SUPPLIED RECORDS:
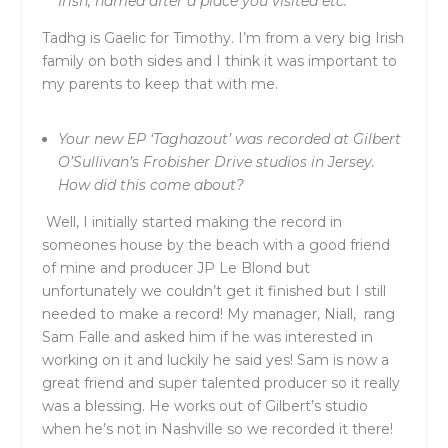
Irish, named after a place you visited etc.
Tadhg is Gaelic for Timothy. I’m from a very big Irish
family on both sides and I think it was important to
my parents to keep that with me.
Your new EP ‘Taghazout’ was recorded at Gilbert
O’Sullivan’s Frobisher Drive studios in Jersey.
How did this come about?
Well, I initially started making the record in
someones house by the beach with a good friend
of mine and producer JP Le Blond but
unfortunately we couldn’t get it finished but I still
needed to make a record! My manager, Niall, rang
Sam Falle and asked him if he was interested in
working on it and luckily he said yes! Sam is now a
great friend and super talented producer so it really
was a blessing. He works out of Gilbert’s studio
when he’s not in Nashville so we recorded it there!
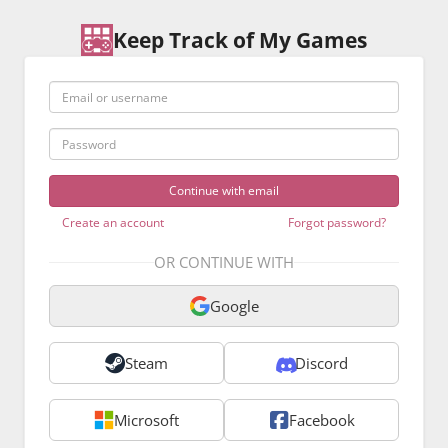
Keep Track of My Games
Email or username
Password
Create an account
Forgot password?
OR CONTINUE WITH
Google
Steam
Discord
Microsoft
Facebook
* * *
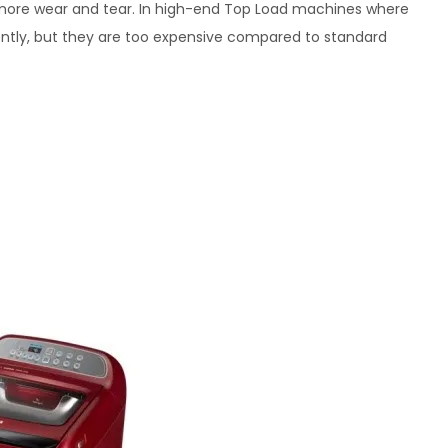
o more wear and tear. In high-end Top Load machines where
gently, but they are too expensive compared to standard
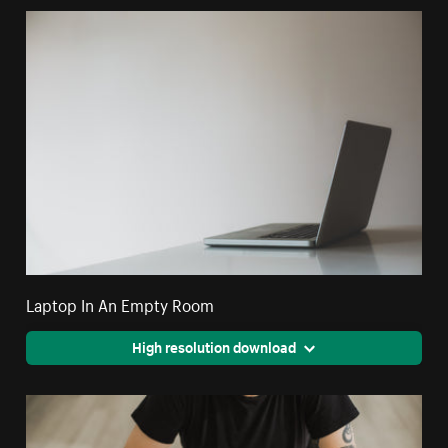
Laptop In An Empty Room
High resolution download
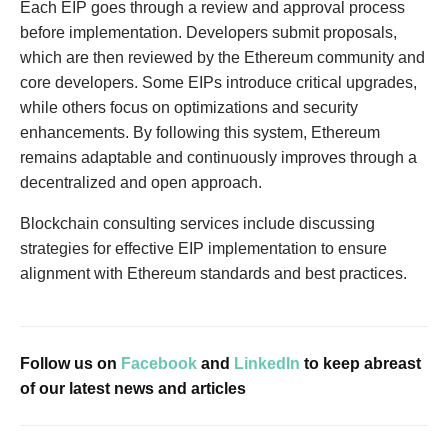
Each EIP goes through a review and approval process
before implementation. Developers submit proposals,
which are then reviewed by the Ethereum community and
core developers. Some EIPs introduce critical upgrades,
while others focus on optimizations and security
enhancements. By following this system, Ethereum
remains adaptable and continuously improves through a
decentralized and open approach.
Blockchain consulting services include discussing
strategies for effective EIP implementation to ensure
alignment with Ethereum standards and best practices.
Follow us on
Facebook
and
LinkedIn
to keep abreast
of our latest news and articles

WORK REQUEST: Quote everything from the line containing "Laptop In An Empty Room" down to the line containing "of our latest news and articles", including both of those lines. Leave the pictures out of your answer.

RESULT OF THIS TASK:
Laptop In An Empty Room
High resolution download
Each EIP goes through a review and approval process
before implementation. Developers submit proposals,
which are then reviewed by the Ethereum community and
core developers. Some EIPs introduce critical upgrades,
while others focus on optimizations and security
enhancements. By following this system, Ethereum
remains adaptable and continuously improves through a
decentralized and open approach.
Blockchain consulting services include discussing
strategies for effective EIP implementation to ensure
alignment with Ethereum standards and best practices.
Follow us on
Facebook
and
LinkedIn
to keep abreast
of our latest news and articles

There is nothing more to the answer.